L’économie du crime : Le détournement des fonds publics
Dans une administration normale, les postes de péage sont des infrastructures étatiques destinées à collecter des taxes pour l’entretien routier et le développement des infrastructures. Cependant, en Haïti, ce rôle a été usurpé par des gangs armés.
Racket organisé : Les chauffeurs de transports publics et les camions de marchandises sont forcés de payer des sommes exorbitantes sous la menace des armes.
Perte de revenus pour l’État : L’argent qui devrait alimenter les caisses publiques est directement détourné pour financer l’achat d’armes et de munitions.

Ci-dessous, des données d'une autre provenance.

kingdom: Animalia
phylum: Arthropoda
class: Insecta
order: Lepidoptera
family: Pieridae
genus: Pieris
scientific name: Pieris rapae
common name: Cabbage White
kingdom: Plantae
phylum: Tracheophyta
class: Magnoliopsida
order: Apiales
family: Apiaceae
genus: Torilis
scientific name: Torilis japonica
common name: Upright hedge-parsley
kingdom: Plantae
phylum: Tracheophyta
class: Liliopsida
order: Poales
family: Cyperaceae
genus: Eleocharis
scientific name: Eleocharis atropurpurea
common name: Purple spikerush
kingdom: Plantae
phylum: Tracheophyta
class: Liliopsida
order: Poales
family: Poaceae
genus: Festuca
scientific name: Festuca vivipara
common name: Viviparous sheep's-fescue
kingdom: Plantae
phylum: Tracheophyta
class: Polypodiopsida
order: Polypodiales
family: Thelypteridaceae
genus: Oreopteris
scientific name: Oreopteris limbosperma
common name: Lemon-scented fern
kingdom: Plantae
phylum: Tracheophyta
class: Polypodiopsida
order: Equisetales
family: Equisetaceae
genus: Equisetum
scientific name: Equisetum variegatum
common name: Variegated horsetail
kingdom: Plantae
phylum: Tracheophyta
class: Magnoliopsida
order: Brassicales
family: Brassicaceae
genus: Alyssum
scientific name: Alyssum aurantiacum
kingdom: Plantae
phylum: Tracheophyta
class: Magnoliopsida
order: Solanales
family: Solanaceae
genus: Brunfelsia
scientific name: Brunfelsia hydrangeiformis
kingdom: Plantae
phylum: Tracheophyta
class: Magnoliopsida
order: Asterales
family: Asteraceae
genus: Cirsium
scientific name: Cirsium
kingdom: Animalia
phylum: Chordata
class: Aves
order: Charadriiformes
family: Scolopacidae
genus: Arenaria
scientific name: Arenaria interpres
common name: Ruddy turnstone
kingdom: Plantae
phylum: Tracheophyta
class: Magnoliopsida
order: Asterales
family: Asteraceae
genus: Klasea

Impact sur le coût de la vie : Ces taxes illégales entraînent une augmentation immédiate du prix des produits de première nécessité, aggravant l’insécurité alimentaire.
Une guerre de territoire pour le contrôle des axes routiers
Le contrôle de ces points stratégiques est devenu l’enjeu principal des conflits entre bandes rivales. Aujourd’hui, les gangs ne se contentent plus de terroriser les civils ; ils s’affrontent violemment pour la mainmise sur ces « zones de péage ». Chaque carrefour stratégique devient un champ de bataille, transformant les routes nationales en zones de non-droit.
Cette guerre des territoires fragilise davantage la libre circulation des personnes et des biens, isolant ainsi plusieurs départements géographiques du reste du pays.
L’intervention de la PNH et le soutien international
Face à cette situation alarmante, la Police Nationale d’Haïti (PNH) tente de reprendre le terrain. Avec le soutien des forces internationales (notamment la Mission Multinationale de Soutien à la Sécurité), des opérations sont menées pour démanteler ces postes de contrôle criminels.
Le défi reste immense : rétablir l’ordre public nécessite non seulement une force de frappe tactique, mais aussi une reprise durable des infrastructures par l’État pour garantir que les taxes routières servent à nouveau au bien commun et non à la criminalité organisée.